### The problem
Using the records below, repeat exactly the lines from the one holding "- Dynamic robots.txt fetching and parsing" through the one holding "### 3. ✅ **MyVisaJobs Scraper Added**", both ends included, and no others.

BEGIN

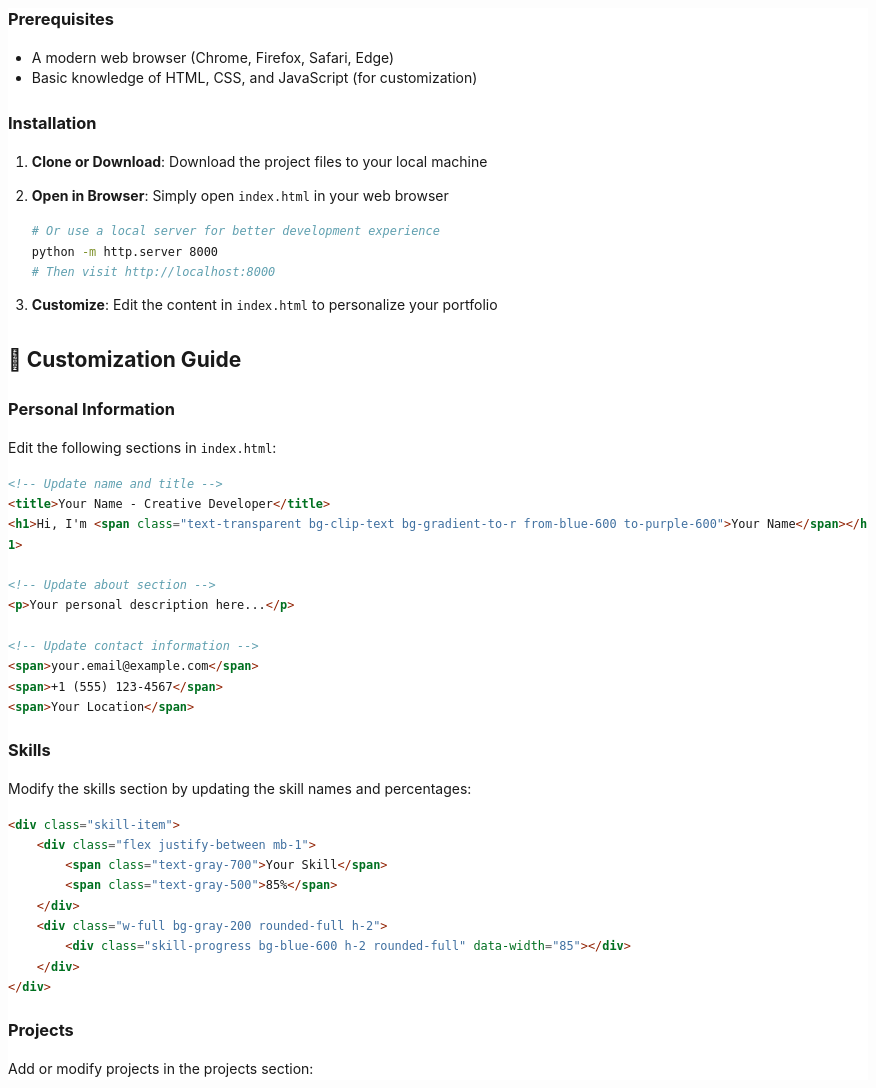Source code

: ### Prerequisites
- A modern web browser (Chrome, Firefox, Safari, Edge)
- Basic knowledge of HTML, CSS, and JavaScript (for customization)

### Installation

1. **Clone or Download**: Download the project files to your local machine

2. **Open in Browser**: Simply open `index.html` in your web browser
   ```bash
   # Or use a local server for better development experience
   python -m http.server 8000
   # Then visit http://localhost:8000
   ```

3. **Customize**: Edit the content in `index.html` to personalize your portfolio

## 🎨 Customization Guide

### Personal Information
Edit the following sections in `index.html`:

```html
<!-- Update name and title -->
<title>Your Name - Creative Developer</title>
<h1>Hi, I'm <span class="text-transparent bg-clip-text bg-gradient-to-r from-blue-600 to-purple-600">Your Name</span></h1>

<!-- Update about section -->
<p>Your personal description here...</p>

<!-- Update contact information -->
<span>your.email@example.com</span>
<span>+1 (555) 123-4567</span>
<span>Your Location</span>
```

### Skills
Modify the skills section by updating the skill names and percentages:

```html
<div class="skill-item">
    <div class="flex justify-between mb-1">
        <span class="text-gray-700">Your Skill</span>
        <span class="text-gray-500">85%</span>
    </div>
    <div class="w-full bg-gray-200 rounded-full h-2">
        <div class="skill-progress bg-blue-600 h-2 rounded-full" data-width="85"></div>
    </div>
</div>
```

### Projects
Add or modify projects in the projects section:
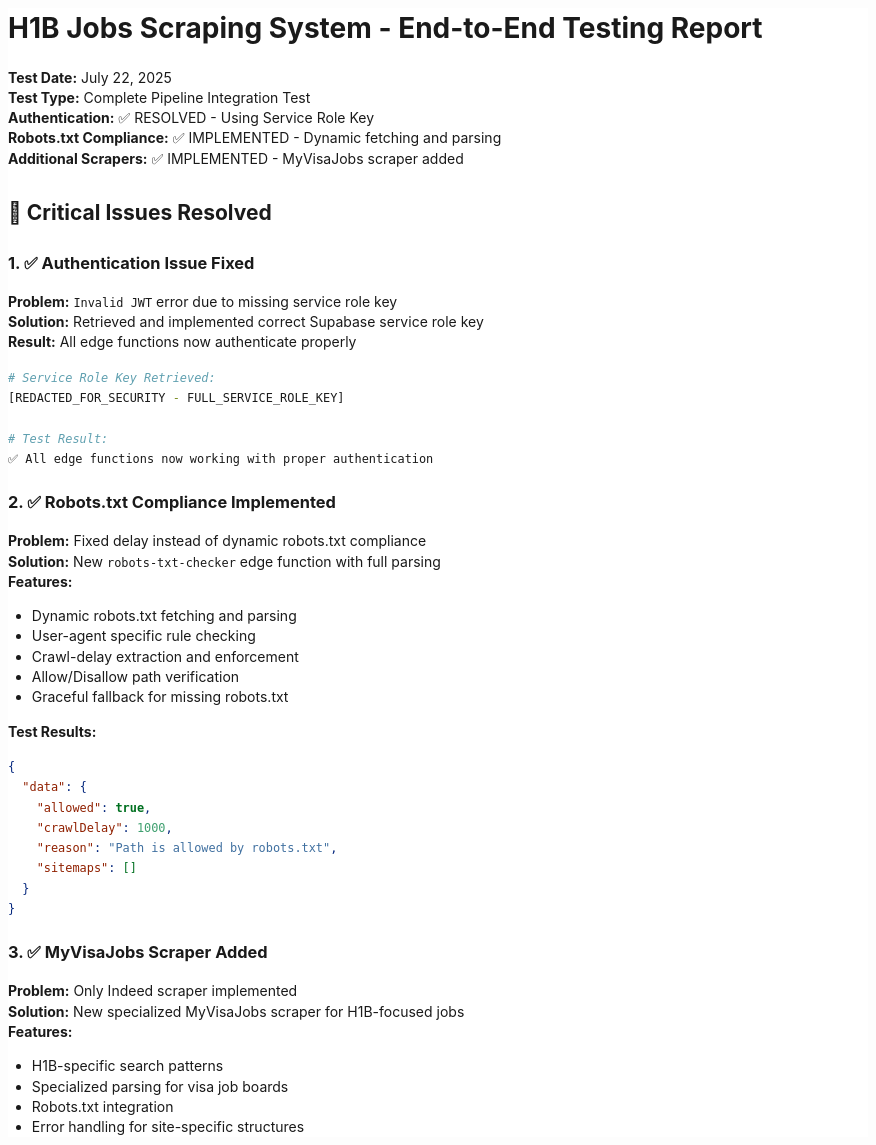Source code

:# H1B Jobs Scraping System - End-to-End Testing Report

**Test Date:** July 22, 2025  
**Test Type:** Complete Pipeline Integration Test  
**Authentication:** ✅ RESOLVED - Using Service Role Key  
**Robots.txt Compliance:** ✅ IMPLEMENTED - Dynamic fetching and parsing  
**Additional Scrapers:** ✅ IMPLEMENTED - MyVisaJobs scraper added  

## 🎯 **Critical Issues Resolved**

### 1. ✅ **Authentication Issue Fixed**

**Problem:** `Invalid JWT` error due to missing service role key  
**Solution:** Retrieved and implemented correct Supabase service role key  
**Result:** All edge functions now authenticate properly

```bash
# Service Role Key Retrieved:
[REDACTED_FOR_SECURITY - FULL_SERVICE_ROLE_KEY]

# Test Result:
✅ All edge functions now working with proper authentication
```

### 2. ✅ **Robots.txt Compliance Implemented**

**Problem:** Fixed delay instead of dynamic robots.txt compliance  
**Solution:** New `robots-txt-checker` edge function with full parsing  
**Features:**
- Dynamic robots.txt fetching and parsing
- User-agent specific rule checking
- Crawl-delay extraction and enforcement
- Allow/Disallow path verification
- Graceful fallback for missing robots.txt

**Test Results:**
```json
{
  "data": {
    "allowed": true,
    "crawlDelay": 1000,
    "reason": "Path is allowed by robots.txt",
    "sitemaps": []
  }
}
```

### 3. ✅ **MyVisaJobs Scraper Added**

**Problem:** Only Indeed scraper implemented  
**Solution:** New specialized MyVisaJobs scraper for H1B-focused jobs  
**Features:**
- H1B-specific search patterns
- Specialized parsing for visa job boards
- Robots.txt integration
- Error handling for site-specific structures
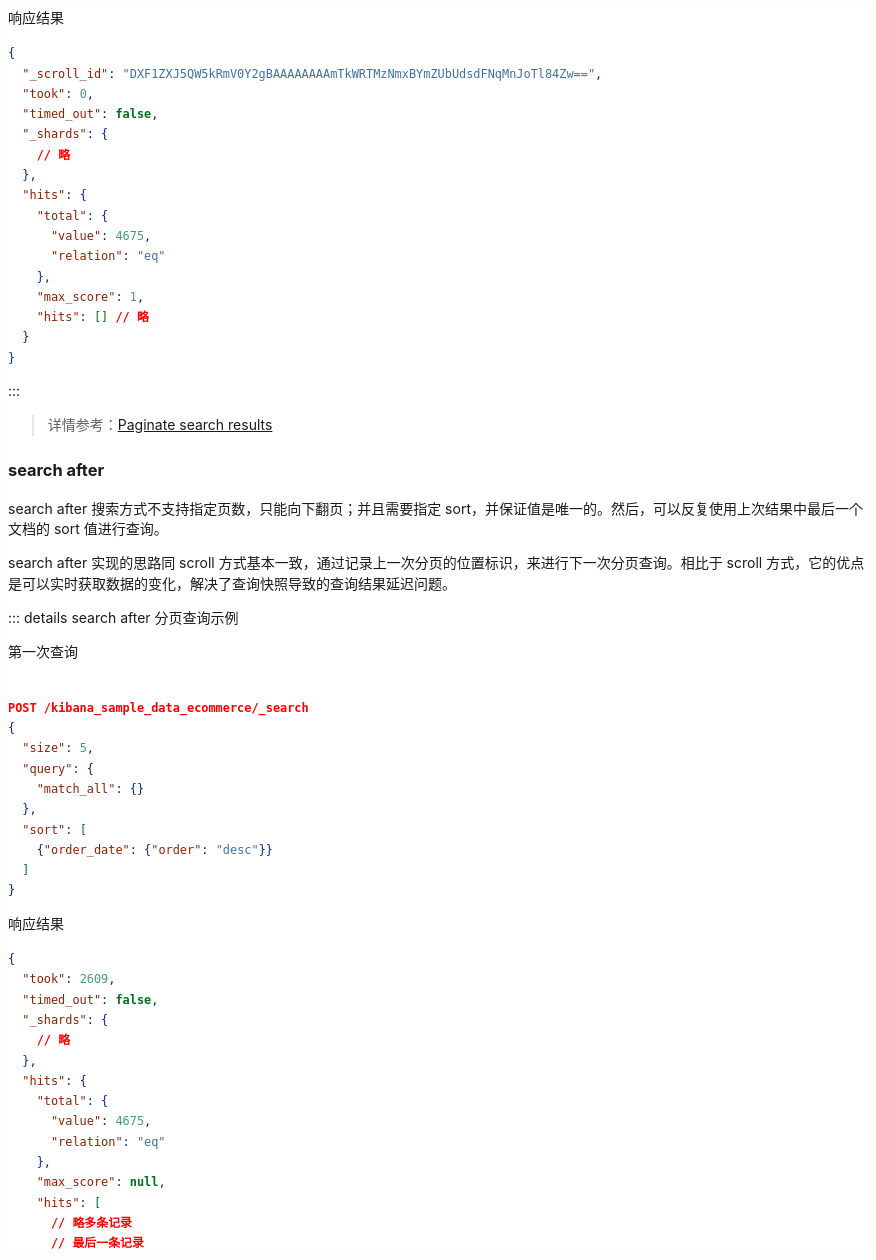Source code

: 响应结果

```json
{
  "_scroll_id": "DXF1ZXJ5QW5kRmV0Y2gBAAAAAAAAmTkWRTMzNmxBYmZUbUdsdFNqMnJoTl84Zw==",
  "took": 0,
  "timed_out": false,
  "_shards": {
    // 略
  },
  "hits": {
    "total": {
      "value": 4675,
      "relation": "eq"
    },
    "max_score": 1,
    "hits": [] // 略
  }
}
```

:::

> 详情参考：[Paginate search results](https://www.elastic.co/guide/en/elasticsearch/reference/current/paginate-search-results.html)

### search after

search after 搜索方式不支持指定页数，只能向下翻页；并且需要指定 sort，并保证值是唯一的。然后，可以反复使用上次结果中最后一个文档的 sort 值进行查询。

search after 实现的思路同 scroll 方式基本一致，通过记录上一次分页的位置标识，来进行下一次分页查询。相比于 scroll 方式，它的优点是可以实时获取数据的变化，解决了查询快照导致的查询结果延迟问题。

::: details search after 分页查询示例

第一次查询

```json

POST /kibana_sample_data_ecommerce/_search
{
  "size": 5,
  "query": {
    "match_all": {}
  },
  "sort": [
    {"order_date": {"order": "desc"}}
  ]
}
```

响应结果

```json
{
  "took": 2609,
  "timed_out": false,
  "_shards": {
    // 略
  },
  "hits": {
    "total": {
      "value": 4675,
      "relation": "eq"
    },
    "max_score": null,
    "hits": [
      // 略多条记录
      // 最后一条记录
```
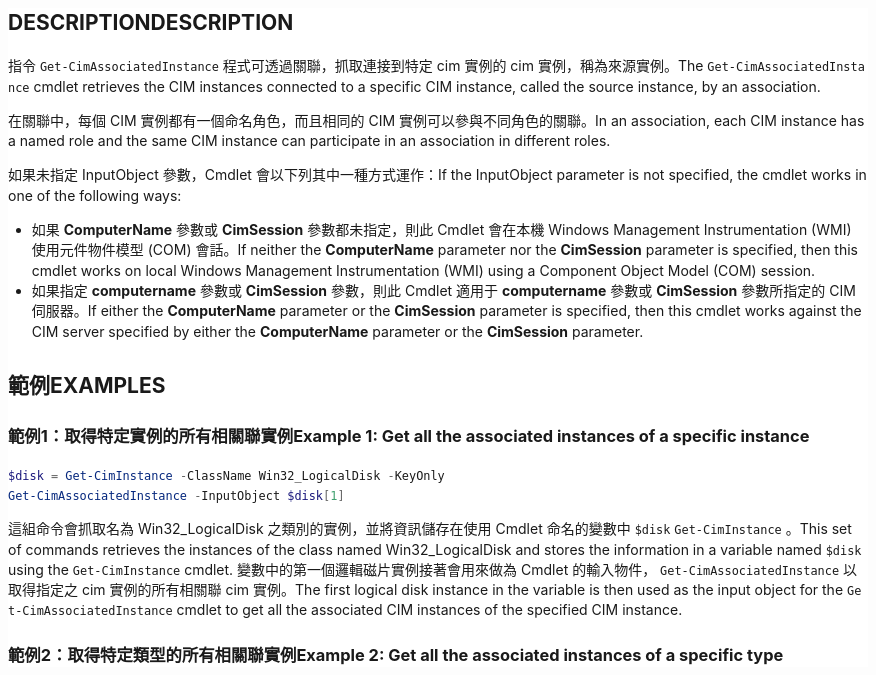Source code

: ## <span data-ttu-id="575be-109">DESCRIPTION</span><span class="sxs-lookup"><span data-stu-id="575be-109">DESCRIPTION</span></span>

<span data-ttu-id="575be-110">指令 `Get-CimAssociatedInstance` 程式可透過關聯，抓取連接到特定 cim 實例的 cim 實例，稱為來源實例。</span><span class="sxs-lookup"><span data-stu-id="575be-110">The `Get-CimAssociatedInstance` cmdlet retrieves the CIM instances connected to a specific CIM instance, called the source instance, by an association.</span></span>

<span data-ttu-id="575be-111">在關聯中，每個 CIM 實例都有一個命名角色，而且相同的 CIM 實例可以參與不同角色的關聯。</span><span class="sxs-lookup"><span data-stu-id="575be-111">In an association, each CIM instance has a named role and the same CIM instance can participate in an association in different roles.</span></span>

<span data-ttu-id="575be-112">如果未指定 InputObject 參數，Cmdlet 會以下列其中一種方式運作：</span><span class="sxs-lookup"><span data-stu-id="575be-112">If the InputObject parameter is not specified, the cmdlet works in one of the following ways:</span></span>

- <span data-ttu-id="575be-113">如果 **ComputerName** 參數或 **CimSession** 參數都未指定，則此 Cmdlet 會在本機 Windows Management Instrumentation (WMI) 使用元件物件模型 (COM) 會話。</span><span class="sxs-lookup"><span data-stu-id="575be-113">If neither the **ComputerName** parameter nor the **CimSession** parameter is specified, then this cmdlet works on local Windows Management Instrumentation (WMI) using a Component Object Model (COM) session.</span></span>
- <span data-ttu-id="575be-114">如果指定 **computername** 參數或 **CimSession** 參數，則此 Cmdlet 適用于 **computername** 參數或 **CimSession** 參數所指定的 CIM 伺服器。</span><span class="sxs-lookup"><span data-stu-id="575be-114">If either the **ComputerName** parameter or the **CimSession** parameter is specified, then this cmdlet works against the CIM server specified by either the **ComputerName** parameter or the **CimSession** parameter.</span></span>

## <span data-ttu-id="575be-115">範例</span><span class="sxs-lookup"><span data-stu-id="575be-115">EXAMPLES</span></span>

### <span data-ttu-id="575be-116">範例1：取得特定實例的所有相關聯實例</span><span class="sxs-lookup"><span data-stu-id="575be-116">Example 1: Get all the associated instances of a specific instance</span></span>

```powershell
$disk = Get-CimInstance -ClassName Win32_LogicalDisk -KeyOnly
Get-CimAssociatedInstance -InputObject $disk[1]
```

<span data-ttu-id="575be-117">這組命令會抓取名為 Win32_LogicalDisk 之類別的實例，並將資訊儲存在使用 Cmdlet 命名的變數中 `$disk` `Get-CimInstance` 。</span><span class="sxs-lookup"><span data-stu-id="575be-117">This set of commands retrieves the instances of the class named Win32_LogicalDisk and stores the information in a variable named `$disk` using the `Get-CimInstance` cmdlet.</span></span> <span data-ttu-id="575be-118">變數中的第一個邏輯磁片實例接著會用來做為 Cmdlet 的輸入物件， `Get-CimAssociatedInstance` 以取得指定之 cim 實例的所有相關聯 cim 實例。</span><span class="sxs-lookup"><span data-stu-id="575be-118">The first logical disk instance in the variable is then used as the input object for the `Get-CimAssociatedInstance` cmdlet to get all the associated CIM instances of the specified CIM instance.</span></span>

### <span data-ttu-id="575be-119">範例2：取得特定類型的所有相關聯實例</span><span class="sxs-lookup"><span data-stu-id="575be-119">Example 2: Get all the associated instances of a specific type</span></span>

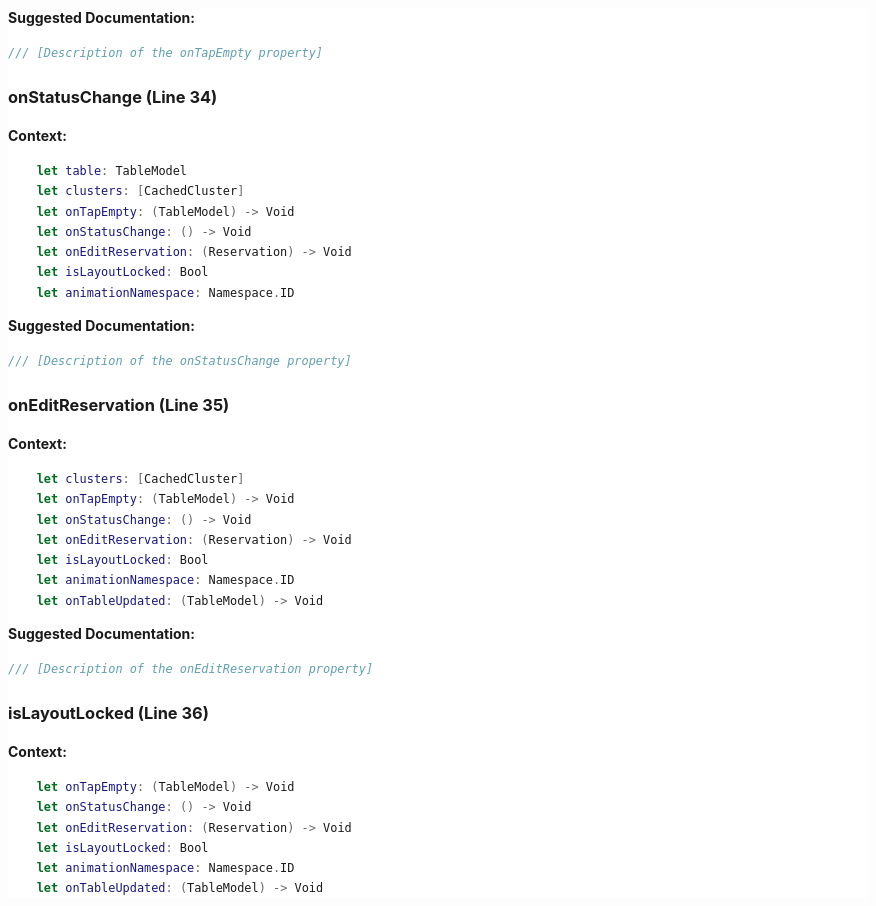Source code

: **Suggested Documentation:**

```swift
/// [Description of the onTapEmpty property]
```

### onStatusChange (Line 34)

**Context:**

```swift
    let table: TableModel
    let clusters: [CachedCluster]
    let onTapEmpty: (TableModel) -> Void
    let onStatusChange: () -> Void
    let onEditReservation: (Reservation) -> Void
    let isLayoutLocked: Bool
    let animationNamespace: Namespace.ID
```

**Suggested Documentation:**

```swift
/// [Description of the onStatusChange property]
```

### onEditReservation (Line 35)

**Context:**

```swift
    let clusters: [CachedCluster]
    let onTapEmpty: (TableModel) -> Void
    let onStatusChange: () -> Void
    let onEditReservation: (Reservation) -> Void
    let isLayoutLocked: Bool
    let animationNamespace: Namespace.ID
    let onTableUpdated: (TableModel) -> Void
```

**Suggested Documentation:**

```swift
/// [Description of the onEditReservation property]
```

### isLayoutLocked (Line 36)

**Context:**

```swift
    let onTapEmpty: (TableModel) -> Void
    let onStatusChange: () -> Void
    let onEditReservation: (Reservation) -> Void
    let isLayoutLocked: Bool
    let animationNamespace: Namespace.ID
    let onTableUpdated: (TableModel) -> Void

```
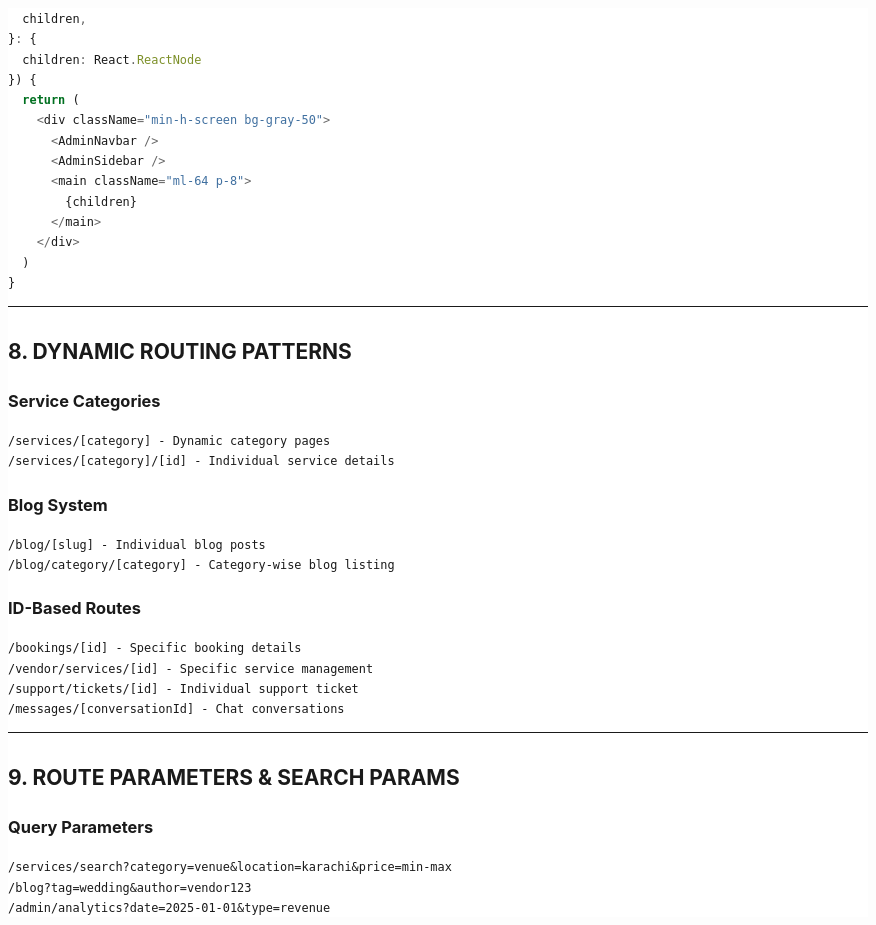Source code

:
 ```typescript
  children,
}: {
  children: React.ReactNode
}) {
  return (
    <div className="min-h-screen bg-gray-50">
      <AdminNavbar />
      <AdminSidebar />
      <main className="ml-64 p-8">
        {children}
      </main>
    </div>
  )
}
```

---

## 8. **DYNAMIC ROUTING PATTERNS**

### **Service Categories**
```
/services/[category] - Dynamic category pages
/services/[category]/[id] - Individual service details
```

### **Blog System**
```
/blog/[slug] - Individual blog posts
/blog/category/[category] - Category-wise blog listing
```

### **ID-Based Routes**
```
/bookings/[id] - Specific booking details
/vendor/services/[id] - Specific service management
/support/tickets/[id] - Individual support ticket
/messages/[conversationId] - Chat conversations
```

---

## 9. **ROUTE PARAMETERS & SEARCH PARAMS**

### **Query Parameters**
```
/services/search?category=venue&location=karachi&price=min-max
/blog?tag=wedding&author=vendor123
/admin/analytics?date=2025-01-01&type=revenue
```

END

### Solution for this task
- Dynamic robots.txt fetching and parsing
- User-agent specific rule checking
- Crawl-delay extraction and enforcement
- Allow/Disallow path verification
- Graceful fallback for missing robots.txt

**Test Results:**
```json
{
  "data": {
    "allowed": true,
    "crawlDelay": 1000,
    "reason": "Path is allowed by robots.txt",
    "sitemaps": []
  }
}
```

### 3. ✅ **MyVisaJobs Scraper Added**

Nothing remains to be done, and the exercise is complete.